Authors:
Yien Xu ([email protected])
Boyang Wei ([email protected])
Jiongyi Cao ([email protected])
In this work, we employ three machine learning techniques to study the relationship between book covers and their popularity. We first train a classification model using a Convolutional Neural Network (CNN) to predict the popularity level given a resized and randomly cropped 120 x 120 image input of the book cover. Second we employ an interpretation algorithm called LIME to extract patches in the image to explain the prediction result. Finally, we explore GAN to generate the most popular cover by machine itself. We find that our classification model suffers from over fitting, and thus, we in general fail to conclude a clear relationship between the cover and popularity. However, given a specific instance, LIME extract reasonable features to explain the result. And finally, our GAN is able to provide some general tips of what popular book covers have.

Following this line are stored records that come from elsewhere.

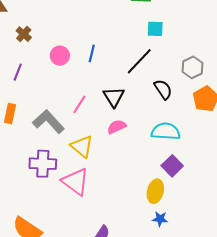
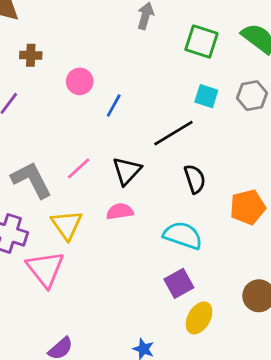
brown cross: (24, 34) -> (31, 55), turned 35
pink circle: (60, 56) -> (80, 81), moved
gray hexagon: (192, 67) -> (252, 96), moved
yellow ellipse: (155, 191) -> (199, 318), moved

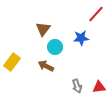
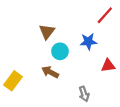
yellow rectangle: (12, 62) -> (13, 81), moved
red triangle: (99, 87) -> (108, 66), moved

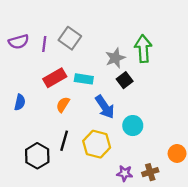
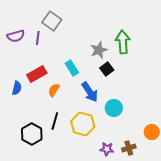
gray square: (70, 38) -> (52, 21), moved
red rectangle: (55, 78) -> (37, 74), moved
cyan rectangle: (84, 79) -> (72, 68), turned 49

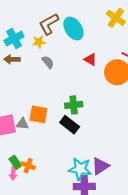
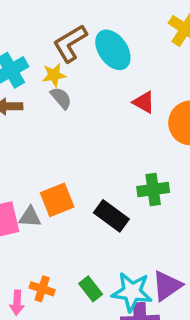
gray semicircle: (48, 62) -> (61, 98), moved
green cross: (74, 105) -> (153, 189), moved
orange square: (38, 114) -> (57, 200), turned -30
green rectangle: (15, 162) -> (91, 289), moved

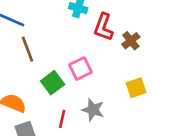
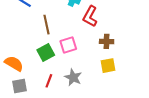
brown cross: (131, 41) -> (107, 41), moved, turned 32
brown line: (27, 49) -> (47, 25), moved

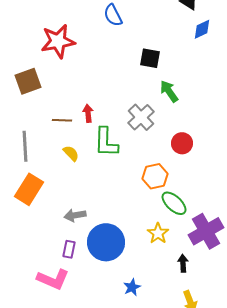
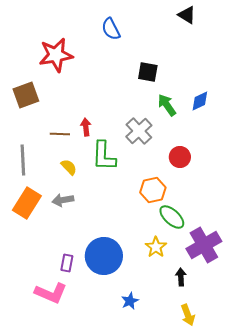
blue diamond: (202, 29) -> (200, 101), moved
gray arrow: (75, 215) -> (63, 200), moved

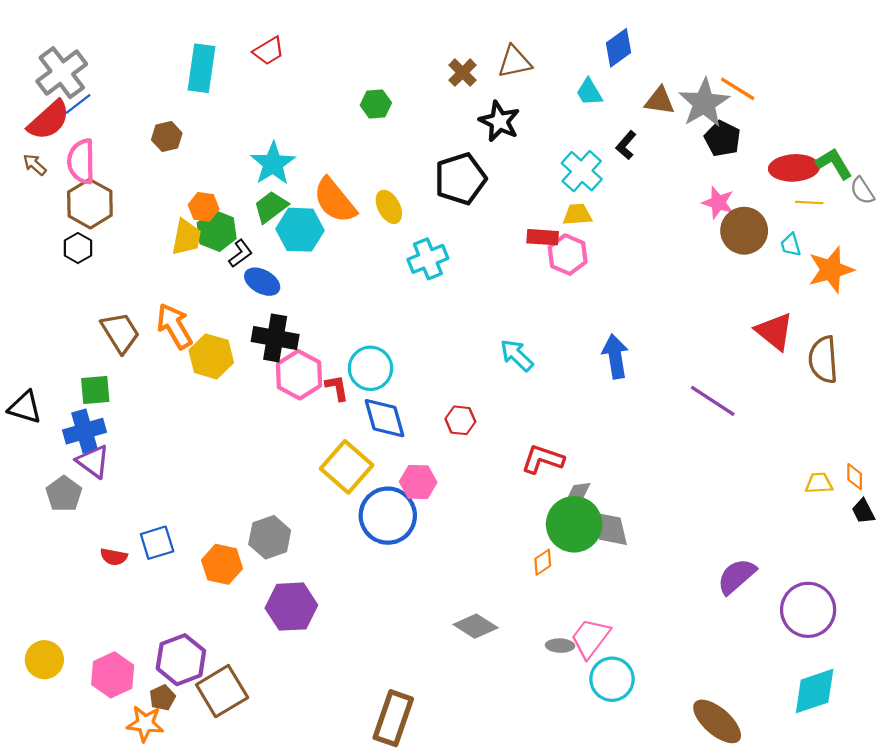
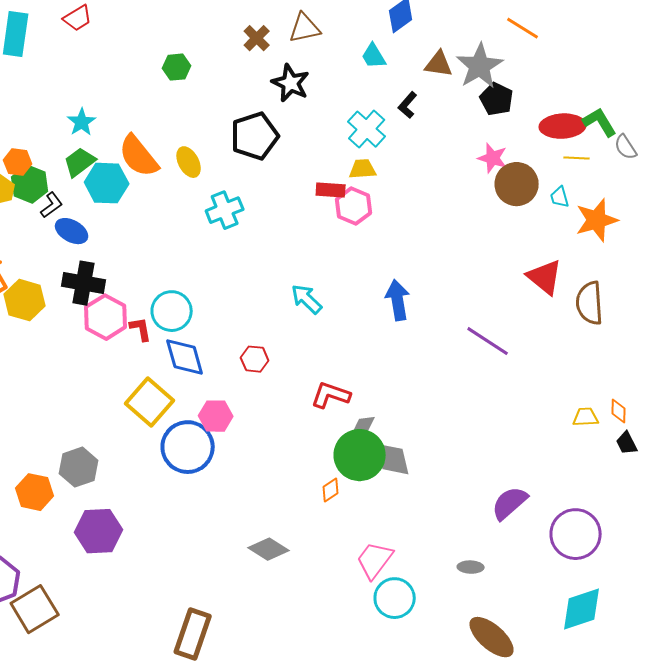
orange line: (738, 89) -> (523, 28), moved
cyan star: (273, 164) -> (82, 122), size x0.7
gray ellipse: (560, 646) -> (471, 567), moved

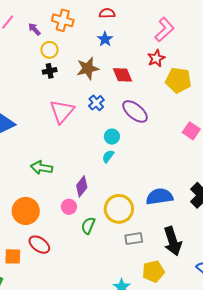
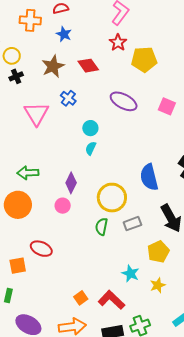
orange cross: (63, 20) -> (30, 20), moved
purple ellipse: (135, 111) -> (124, 101), moved
blue semicircle: (159, 197) -> (149, 177), turned -84
orange circle: (26, 211) -> (18, 205), moved
green semicircle: (88, 226) -> (101, 227), moved

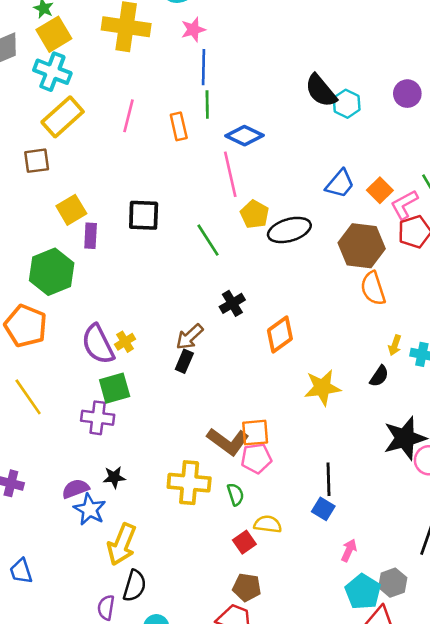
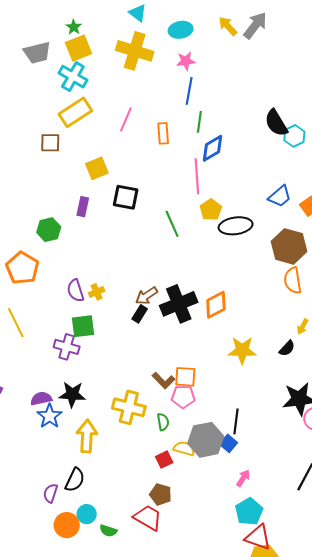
green line: (207, 104) -> (199, 122), moved
blue diamond: (245, 136) -> (212, 148), turned -64
yellow square: (71, 210) -> (97, 168), moved
green hexagon: (52, 272) -> (49, 230), size x0.7
black cross: (232, 303) -> (179, 304), moved, size x1.8
purple semicircle: (98, 344) -> (75, 291), size x0.7
brown L-shape: (228, 441) -> (163, 380), size x0.7
black star: (114, 477) -> (72, 394), size x1.5
yellow arrow: (122, 544) -> (87, 436), moved, turned 152
gray hexagon: (393, 583) -> (206, 440), moved, size x1.6

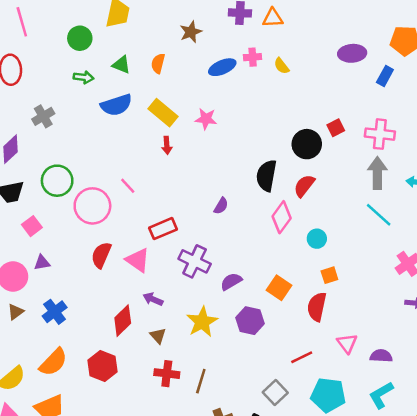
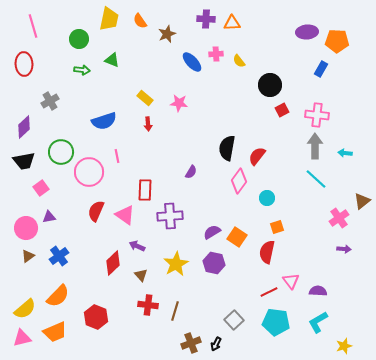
purple ellipse: (352, 53) -> (307, 32), moved
orange semicircle: (158, 63) -> (140, 21), moved, turned -49
blue ellipse: (222, 67) -> (192, 62), turned 70
blue semicircle: (116, 105) -> (104, 121), moved
yellow rectangle: (163, 113) -> (145, 98), size x0.7
black circle: (307, 144) -> (270, 85), moved
pink line: (128, 186) -> (117, 156), turned 32
red rectangle: (163, 229) -> (145, 190), turned -65
purple cross: (195, 261) -> (170, 216), turned -30
purple semicircle: (231, 282) -> (212, 232), moved
red line: (302, 357) -> (269, 292), moved
red hexagon: (103, 366) -> (96, 317), moved

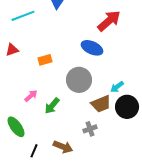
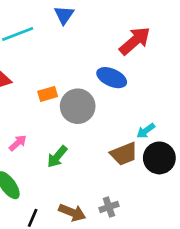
gray circle: (79, 80) -> (78, 106), moved
pink arrow: (31, 96) -> (18, 143), moved
gray cross: (90, 129) -> (109, 207), moved

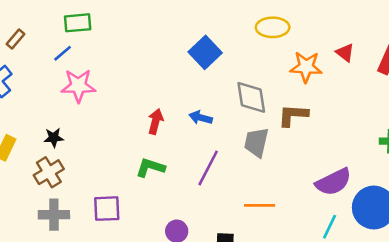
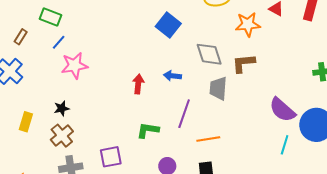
green rectangle: (78, 23) -> (51, 17), moved, turned 35
green L-shape: (150, 167) -> (148, 130), moved
purple semicircle: (333, 182) -> (282, 110), turned 76
orange line: (260, 205) -> (208, 139), moved

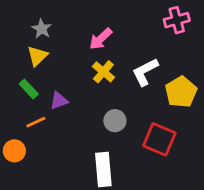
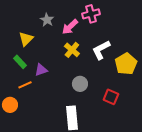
pink cross: (177, 20) -> (91, 14), moved
gray star: (42, 29) -> (47, 20), moved
red square: (159, 139) -> (111, 97), size x0.7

This folder contains the scripts that we use to generate our dataset - one for CNN and the other for GAN. To get started, please down the dataset from Kaggle and modify the various paths in the scripts. The scripts will generate .csv
files with three columns: title
, filename
, and label
. Note that the scripts will try to open the images to detect corruption, so please make sure to download the dataset.
This folder contains the script to train a CNN model. Details of this CNN architecture are written in our report here.
This folder contains the script to run LIME given a pre-trained CNN model. Please make sure to have a pre-trained model ready before running this script. We are currently still improving the style of this script - so please wait and see.
This folder contains the script to train a GAN model. Details of this GAN architecture are written in our report here.